Il Sindacato italiano commercialisti contro la riforma fiscale
In vista dell’incontro del prossimo 7 ottobre al Ministero dell’Economia, il Sindacato italiano commercialisti (SIC) esprime la propria netta contrarietà, sia nel merito sia in termini di tempistica, sulla riforma fiscale annunciata nelle scorse settimane da diversi componenti dell’Esecutivo e dal Direttore dell’Agenzia delle Entrate Ruffini.
“Spingendo sull’utilizzo sempre più diffuso del principio di cassa – spiega l’associazione guidata da Stefano Sfrappa –, si andrà a relegare il principio cardine della competenza economica del nostro ordinamento giuridico e dell’economia aziendale ai soli soggetti passivi dell’IRES. Questo nel convincimento ormai diffuso che soltanto tassando i flussi finanziari si possa semplificare il sistema”.
A ciò si aggiunge la possibilità di “considerare integralmente deducibili gli investimenti in beni strumentali, rendendo il principio di cassa «puro» per imprese individuali e società di persone, in quanto si ritiene che incentiverà le imprese a fare investimenti (subito deducibili dal reddito), ma senza fare alcun cenno alla possibilità di riporto delle perdite che tale meccanismo provocherà nei periodi immediatamente successivi a quelli dell’investimento e senza fornire stime della possibile caduta di gettito tributario che si potrebbe ingenerare”.

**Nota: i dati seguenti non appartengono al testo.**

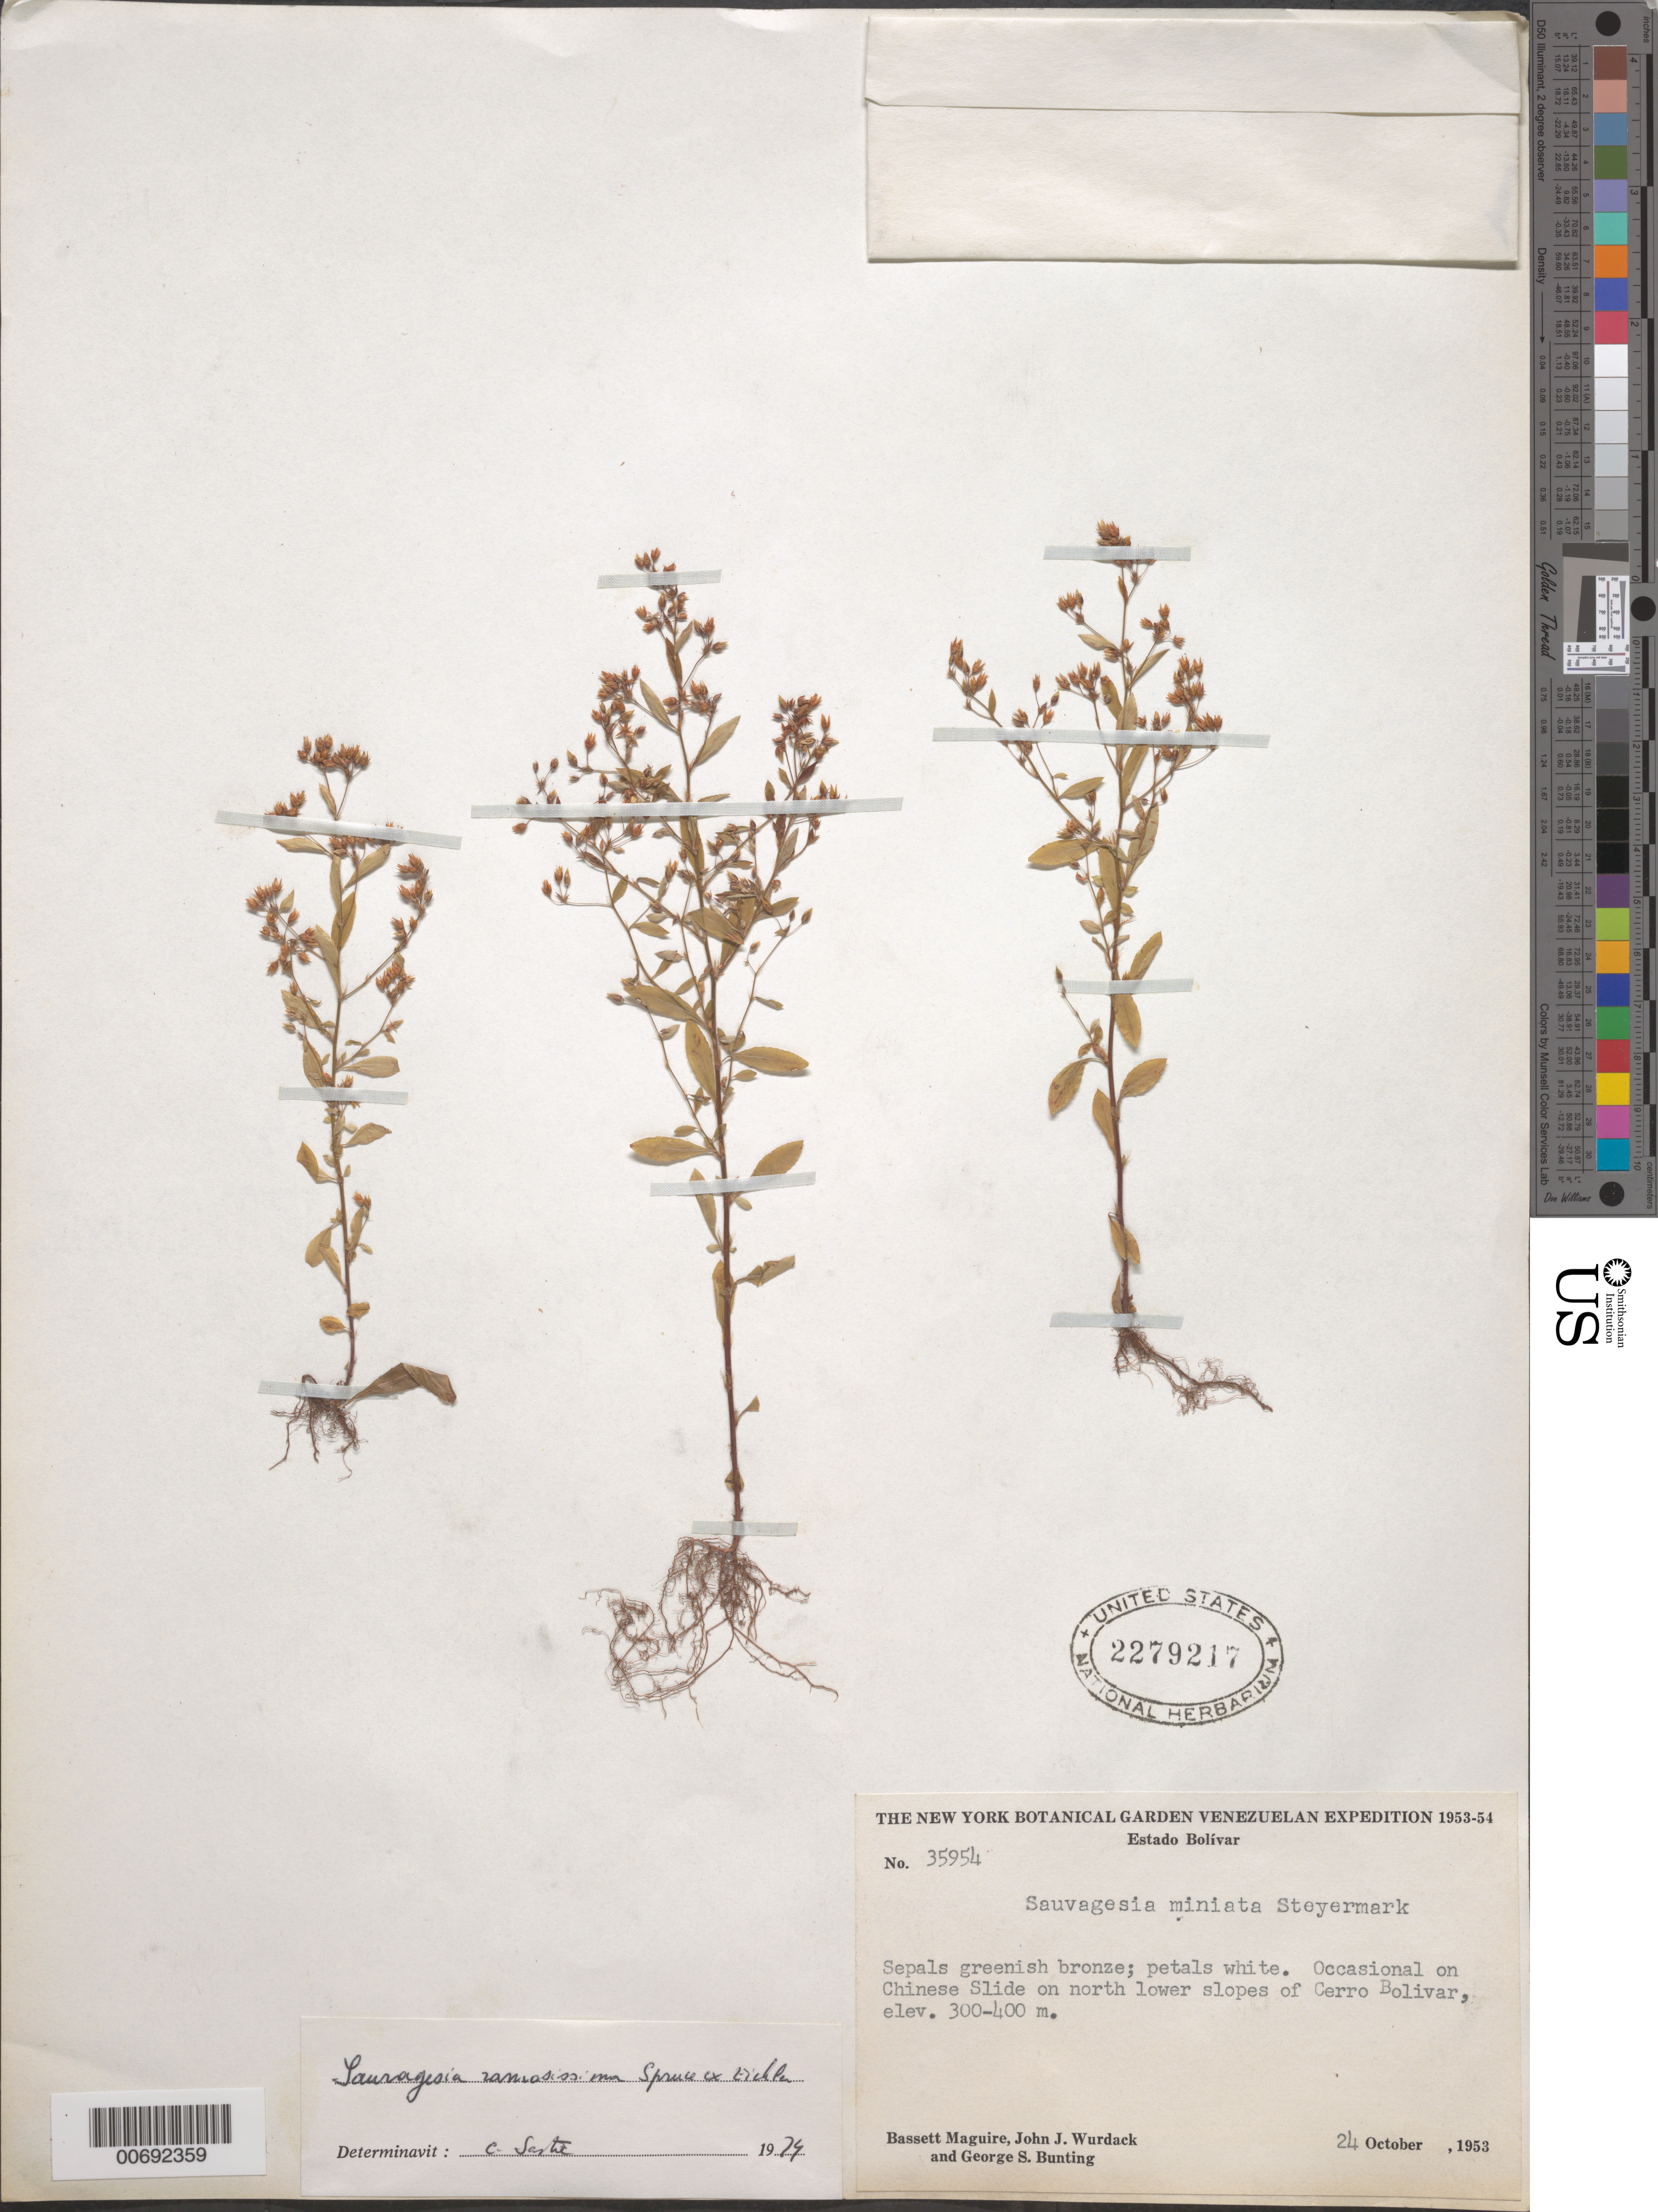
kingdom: Plantae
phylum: Tracheophyta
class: Magnoliopsida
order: Malpighiales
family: Ochnaceae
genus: Sauvagesia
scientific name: Sauvagesia ramosissima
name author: Spruce ex Eichler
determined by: Sastre, C. H. L.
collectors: B. Maguire, J. J. Wurdack & G. S. Bunting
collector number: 35954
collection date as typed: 24-Oct-53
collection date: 1953-10-24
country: Venezuela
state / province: Bolívar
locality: Cerro Bolívar, Chinese Slide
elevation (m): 300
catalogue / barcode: US 2279217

Non convince nemmeno l’introduzione della tassazione su base mensile, con conseguente eliminazione del sistema di pagamento tramite acconti e saldi. Non solo perché questo “anticiperà il momento del prelievo tributario, aggravando le già precarie condizioni finanziarie delle nostre imprese”, ma anche perché costringerà i commercialisti a “12 mini dichiarazioni fiscali più una dichiarazione riepilogativa annuale”.
“Crediamo – continua il SIC – che spacciare tutto questo per semplificazione sia un insulto alla nostra cultura professionale e alle nostre intelligenze”. Secondo l’associazione, in questo momento “il focus dovrebbe essere sul sostegno economico alle imprese” e non sulla riforma fiscale, che “non può nascere in modo estemporaneo, dettata dai burocrati di turno e magari approvata a colpi di fiducia dal Parlamento”.